The case has received wide attention not only because New York City supports the nation’s largest school system but because Alvarado is no ordinary educator. Eleven months ago, he became the city’s first Hispanic chancellor, after working educational magic as superintendent of East Harlem’s Spanish-speaking District 4, one of the city’s poorest sections. In just a decade, Alvarado’s energy and imagination improved student performance dramatically and attracted talented teachers. He became known as an administrator who made fast decisions and had little use for bureaucracy. The only serious reservation about Alvarado’s ability to manage the New York City school system, with its nearly 1 million students and 50,000 teachers, was that he had consistently gone over budget as head of District 4.
As chancellor, Alvarado increased his popularity among poor and working mothers by extending half-day kindergartens to full-day programs. He brought in volunteers and businessmen to work with city schools and began to combat the city’s 45% dropout rate with pilot programs providing personal counseling for students. Says Albert Shanker, president of the American Federation of Teachers:
“Alvarado’s plans and actions reflected a real educator’s concern for the schools.”
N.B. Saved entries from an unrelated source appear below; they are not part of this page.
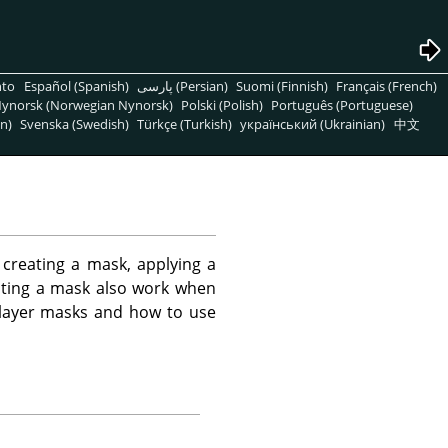
nto
Español (Spanish)
پارسی (Persian)
Suomi (Finnish)
Français (French)
ynorsk (Norwegian Nynorsk)
Polski (Polish)
Português (Portuguese)
n)
Svenska (Swedish)
Türkçe (Turkish)
український (Ukrainian)
中文
reating a mask, applying a
iting a mask also work when
 layer masks and how to use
But his “risk-taking style,” as one city education official puts it, apparently also governed his personal life. The department of investigation’s preliminary report claimed that the chancellor solicited loans from District 4 employees “in a manner that was inherently coercive and frequently deceptive.” His former secretary complained that she had made several loans to the chancellor, but had not been repaid. More damaging, investigators found that the eight school employees who lent Alvarado money had received a total of at least $65,000 in overtime pay in 1982 and 1983. They had in fact worked the hours, but most of the overtime earned was above the school district’s average. To all this, Alvarado answered, “I never used public funds or the public system for personal gain.” He maintained that his District 4 staff “functioned as a family” and told the New York Spanish-language newspaper El Diario that North Americans do not understand the Hispanic values of family and mutual assistance.
There was even more bad news in the investigators’ report: $1,200 in unpaid parking tickets, 38 building-code violations on rental property owned by Alvarado, and failure to disclose personal debt and child-support payments in mortgage applications. The district attorneys in Brooklyn and Manhattan have reportedly begun investigations for possible criminal charges.
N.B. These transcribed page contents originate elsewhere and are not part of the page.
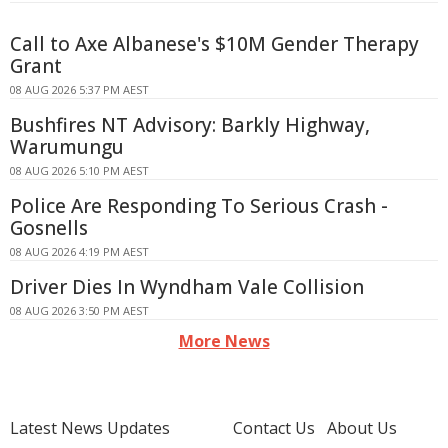
Call to Axe Albanese's $10M Gender Therapy
Grant
08 AUG 2026 5:37 PM AEST
Bushfires NT Advisory: Barkly Highway,
Warumungu
08 AUG 2026 5:10 PM AEST
Police Are Responding To Serious Crash -
Gosnells
08 AUG 2026 4:19 PM AEST
Driver Dies In Wyndham Vale Collision
08 AUG 2026 3:50 PM AEST
More News
Latest News Updates
Contact Us
About Us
Alvarado has started to pay off his debts, and hired a friend, former Abscam Prosecutor Thomas Puccio, to handle his defense at the department of investigation hearing. While Alvarado fights for his professional life, the board of education has named Nathan Quinones, 53, executive director of the city’s high schools, as acting chancellor. Quinones, a conservative educator, has already announced that he will re-evaluate Alvarado’s plans; many teachers fear that imaginative programs to improve education in the city’s poorest areas will be dismantled. Says Luther Seabrook, superintendent of Harlem’s District 5: “There’s a personal tragedy with Tony—but dammit, it’s a greater tragedy for the rest of us in the system.”